The data |
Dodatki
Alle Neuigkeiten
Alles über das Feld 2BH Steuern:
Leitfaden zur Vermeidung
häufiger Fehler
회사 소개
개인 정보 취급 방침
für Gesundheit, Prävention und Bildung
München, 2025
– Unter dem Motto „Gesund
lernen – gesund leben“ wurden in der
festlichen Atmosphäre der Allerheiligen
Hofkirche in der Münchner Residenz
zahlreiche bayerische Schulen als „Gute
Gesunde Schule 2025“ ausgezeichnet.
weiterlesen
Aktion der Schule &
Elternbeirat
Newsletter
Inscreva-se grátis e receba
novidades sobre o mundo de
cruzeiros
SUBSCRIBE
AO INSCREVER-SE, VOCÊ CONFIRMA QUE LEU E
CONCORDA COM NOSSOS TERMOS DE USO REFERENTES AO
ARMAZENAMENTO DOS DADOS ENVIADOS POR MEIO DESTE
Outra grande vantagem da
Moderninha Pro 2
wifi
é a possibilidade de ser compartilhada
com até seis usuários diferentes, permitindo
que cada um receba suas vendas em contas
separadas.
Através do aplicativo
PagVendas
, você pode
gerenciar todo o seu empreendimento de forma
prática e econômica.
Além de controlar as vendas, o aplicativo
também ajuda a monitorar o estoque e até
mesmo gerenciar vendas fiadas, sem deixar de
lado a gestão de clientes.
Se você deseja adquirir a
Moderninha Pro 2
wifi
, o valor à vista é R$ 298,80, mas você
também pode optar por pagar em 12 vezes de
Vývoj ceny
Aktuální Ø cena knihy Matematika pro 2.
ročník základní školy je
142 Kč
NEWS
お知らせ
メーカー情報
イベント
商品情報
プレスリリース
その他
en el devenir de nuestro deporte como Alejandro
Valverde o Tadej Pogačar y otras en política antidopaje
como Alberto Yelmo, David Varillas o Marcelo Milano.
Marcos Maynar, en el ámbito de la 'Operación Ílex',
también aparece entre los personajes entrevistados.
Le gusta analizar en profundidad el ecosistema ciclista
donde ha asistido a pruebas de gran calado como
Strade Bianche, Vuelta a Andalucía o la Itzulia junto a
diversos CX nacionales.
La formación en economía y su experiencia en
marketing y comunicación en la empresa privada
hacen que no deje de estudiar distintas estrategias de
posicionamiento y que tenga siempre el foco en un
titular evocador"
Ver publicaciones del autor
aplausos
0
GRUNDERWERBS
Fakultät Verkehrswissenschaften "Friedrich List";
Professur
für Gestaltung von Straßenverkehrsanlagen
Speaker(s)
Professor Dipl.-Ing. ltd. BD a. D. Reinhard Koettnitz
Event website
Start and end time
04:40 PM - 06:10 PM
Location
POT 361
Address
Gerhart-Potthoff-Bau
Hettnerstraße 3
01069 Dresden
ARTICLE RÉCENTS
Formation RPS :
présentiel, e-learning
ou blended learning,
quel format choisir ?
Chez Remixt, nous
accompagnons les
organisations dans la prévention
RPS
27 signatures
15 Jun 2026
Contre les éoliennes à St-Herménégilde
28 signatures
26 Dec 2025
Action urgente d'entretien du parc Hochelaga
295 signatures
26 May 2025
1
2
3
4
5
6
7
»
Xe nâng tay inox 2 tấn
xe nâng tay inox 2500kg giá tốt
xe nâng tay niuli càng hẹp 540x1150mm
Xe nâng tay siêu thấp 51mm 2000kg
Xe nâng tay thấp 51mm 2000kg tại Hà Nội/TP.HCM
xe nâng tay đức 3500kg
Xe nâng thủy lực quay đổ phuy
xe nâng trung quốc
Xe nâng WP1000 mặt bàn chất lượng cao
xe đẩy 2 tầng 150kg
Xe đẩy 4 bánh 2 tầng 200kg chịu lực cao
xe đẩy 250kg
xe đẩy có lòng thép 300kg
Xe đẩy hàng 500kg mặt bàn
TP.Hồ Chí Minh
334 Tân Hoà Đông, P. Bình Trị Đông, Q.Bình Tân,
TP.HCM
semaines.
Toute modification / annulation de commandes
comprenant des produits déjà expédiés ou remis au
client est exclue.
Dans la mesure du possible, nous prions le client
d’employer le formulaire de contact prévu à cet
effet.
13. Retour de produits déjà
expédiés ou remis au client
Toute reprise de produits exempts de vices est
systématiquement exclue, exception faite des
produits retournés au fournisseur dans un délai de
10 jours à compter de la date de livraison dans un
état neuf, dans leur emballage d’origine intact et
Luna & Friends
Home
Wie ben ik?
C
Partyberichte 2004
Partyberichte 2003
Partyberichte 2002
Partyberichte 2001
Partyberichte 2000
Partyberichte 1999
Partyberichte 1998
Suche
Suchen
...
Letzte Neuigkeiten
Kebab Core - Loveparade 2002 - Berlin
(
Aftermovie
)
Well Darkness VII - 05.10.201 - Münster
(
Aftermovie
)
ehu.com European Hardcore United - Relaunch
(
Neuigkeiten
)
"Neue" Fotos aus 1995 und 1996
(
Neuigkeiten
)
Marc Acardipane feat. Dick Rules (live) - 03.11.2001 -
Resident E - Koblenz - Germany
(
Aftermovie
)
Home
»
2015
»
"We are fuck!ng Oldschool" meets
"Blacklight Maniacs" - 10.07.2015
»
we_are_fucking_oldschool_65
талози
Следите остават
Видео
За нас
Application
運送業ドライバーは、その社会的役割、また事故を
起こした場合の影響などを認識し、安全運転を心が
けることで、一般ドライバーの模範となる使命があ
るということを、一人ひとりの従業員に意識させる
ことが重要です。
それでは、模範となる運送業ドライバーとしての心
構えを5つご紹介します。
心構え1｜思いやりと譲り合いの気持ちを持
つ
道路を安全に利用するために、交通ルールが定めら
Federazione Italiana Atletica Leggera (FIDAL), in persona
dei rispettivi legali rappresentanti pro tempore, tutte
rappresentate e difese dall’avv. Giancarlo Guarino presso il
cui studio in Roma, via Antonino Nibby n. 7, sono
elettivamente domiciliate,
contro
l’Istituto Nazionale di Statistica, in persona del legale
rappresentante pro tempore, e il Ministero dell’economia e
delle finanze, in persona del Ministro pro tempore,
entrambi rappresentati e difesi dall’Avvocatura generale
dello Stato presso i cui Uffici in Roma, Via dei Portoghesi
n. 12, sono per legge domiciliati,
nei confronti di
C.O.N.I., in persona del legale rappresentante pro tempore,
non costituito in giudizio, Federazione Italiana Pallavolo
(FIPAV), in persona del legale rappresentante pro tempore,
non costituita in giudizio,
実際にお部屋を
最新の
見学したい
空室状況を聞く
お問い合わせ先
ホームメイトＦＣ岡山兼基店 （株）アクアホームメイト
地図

Aim of the exercise | Transcribe each record above exactly. Skip none.

Response box |
Dodatki
Alle Neuigkeiten
Alles über das Feld 2BH Steuern:
Leitfaden zur Vermeidung
häufiger Fehler
회사 소개
개인 정보 취급 방침
für Gesundheit, Prävention und Bildung
München, 2025
– Unter dem Motto „Gesund
lernen – gesund leben“ wurden in der
festlichen Atmosphäre der Allerheiligen
Hofkirche in der Münchner Residenz
zahlreiche bayerische Schulen als „Gute
Gesunde Schule 2025“ ausgezeichnet.
weiterlesen
Aktion der Schule &
Elternbeirat
Newsletter
Inscreva-se grátis e receba
novidades sobre o mundo de
cruzeiros
SUBSCRIBE
AO INSCREVER-SE, VOCÊ CONFIRMA QUE LEU E
CONCORDA COM NOSSOS TERMOS DE USO REFERENTES AO
ARMAZENAMENTO DOS DADOS ENVIADOS POR MEIO DESTE
Outra grande vantagem da
Moderninha Pro 2
wifi
é a possibilidade de ser compartilhada
com até seis usuários diferentes, permitindo
que cada um receba suas vendas em contas
separadas.
Através do aplicativo
PagVendas
, você pode
gerenciar todo o seu empreendimento de forma
prática e econômica.
Além de controlar as vendas, o aplicativo
também ajuda a monitorar o estoque e até
mesmo gerenciar vendas fiadas, sem deixar de
lado a gestão de clientes.
Se você deseja adquirir a
Moderninha Pro 2
wifi
, o valor à vista é R$ 298,80, mas você
também pode optar por pagar em 12 vezes de
Vývoj ceny
Aktuální Ø cena knihy Matematika pro 2.
ročník základní školy je
142 Kč
NEWS
お知らせ
メーカー情報
イベント
商品情報
プレスリリース
その他
en el devenir de nuestro deporte como Alejandro
Valverde o Tadej Pogačar y otras en política antidopaje
como Alberto Yelmo, David Varillas o Marcelo Milano.
Marcos Maynar, en el ámbito de la 'Operación Ílex',
también aparece entre los personajes entrevistados.
Le gusta analizar en profundidad el ecosistema ciclista
donde ha asistido a pruebas de gran calado como
Strade Bianche, Vuelta a Andalucía o la Itzulia junto a
diversos CX nacionales.
La formación en economía y su experiencia en
marketing y comunicación en la empresa privada
hacen que no deje de estudiar distintas estrategias de
posicionamiento y que tenga siempre el foco en un
titular evocador"
Ver publicaciones del autor
aplausos
0
GRUNDERWERBS
Fakultät Verkehrswissenschaften "Friedrich List";
Professur
für Gestaltung von Straßenverkehrsanlagen
Speaker(s)
Professor Dipl.-Ing. ltd. BD a. D. Reinhard Koettnitz
Event website
Start and end time
04:40 PM - 06:10 PM
Location
POT 361
Address
Gerhart-Potthoff-Bau
Hettnerstraße 3
01069 Dresden
ARTICLE RÉCENTS
Formation RPS :
présentiel, e-learning
ou blended learning,
quel format choisir ?
Chez Remixt, nous
accompagnons les
organisations dans la prévention
RPS
27 signatures
15 Jun 2026
Contre les éoliennes à St-Herménégilde
28 signatures
26 Dec 2025
Action urgente d'entretien du parc Hochelaga
295 signatures
26 May 2025
1
2
3
4
5
6
7
»
Xe nâng tay inox 2 tấn
xe nâng tay inox 2500kg giá tốt
xe nâng tay niuli càng hẹp 540x1150mm
Xe nâng tay siêu thấp 51mm 2000kg
Xe nâng tay thấp 51mm 2000kg tại Hà Nội/TP.HCM
xe nâng tay đức 3500kg
Xe nâng thủy lực quay đổ phuy
xe nâng trung quốc
Xe nâng WP1000 mặt bàn chất lượng cao
xe đẩy 2 tầng 150kg
Xe đẩy 4 bánh 2 tầng 200kg chịu lực cao
xe đẩy 250kg
xe đẩy có lòng thép 300kg
Xe đẩy hàng 500kg mặt bàn
TP.Hồ Chí Minh
334 Tân Hoà Đông, P. Bình Trị Đông, Q.Bình Tân,
TP.HCM
semaines.
Toute modification / annulation de commandes
comprenant des produits déjà expédiés ou remis au
client est exclue.
Dans la mesure du possible, nous prions le client
d’employer le formulaire de contact prévu à cet
effet.
13. Retour de produits déjà
expédiés ou remis au client
Toute reprise de produits exempts de vices est
systématiquement exclue, exception faite des
produits retournés au fournisseur dans un délai de
10 jours à compter de la date de livraison dans un
état neuf, dans leur emballage d’origine intact et
Luna & Friends
Home
Wie ben ik?
C
Partyberichte 2004
Partyberichte 2003
Partyberichte 2002
Partyberichte 2001
Partyberichte 2000
Partyberichte 1999
Partyberichte 1998
Suche
Suchen
...
Letzte Neuigkeiten
Kebab Core - Loveparade 2002 - Berlin
(
Aftermovie
)
Well Darkness VII - 05.10.201 - Münster
(
Aftermovie
)
ehu.com European Hardcore United - Relaunch
(
Neuigkeiten
)
"Neue" Fotos aus 1995 und 1996
(
Neuigkeiten
)
Marc Acardipane feat. Dick Rules (live) - 03.11.2001 -
Resident E - Koblenz - Germany
(
Aftermovie
)
Home
»
2015
»
"We are fuck!ng Oldschool" meets
"Blacklight Maniacs" - 10.07.2015
»
we_are_fucking_oldschool_65
талози
Следите остават
Видео
За нас
Application
運送業ドライバーは、その社会的役割、また事故を
起こした場合の影響などを認識し、安全運転を心が
けることで、一般ドライバーの模範となる使命があ
るということを、一人ひとりの従業員に意識させる
ことが重要です。
それでは、模範となる運送業ドライバーとしての心
構えを5つご紹介します。
心構え1｜思いやりと譲り合いの気持ちを持
つ
道路を安全に利用するために、交通ルールが定めら
Federazione Italiana Atletica Leggera (FIDAL), in persona
dei rispettivi legali rappresentanti pro tempore, tutte
rappresentate e difese dall’avv. Giancarlo Guarino presso il
cui studio in Roma, via Antonino Nibby n. 7, sono
elettivamente domiciliate,
contro
l’Istituto Nazionale di Statistica, in persona del legale
rappresentante pro tempore, e il Ministero dell’economia e
delle finanze, in persona del Ministro pro tempore,
entrambi rappresentati e difesi dall’Avvocatura generale
dello Stato presso i cui Uffici in Roma, Via dei Portoghesi
n. 12, sono per legge domiciliati,
nei confronti di
C.O.N.I., in persona del legale rappresentante pro tempore,
non costituito in giudizio, Federazione Italiana Pallavolo
(FIPAV), in persona del legale rappresentante pro tempore,
non costituita in giudizio,
実際にお部屋を
最新の
見学したい
空室状況を聞く
お問い合わせ先
ホームメイトＦＣ岡山兼基店 （株）アクアホームメイト
地図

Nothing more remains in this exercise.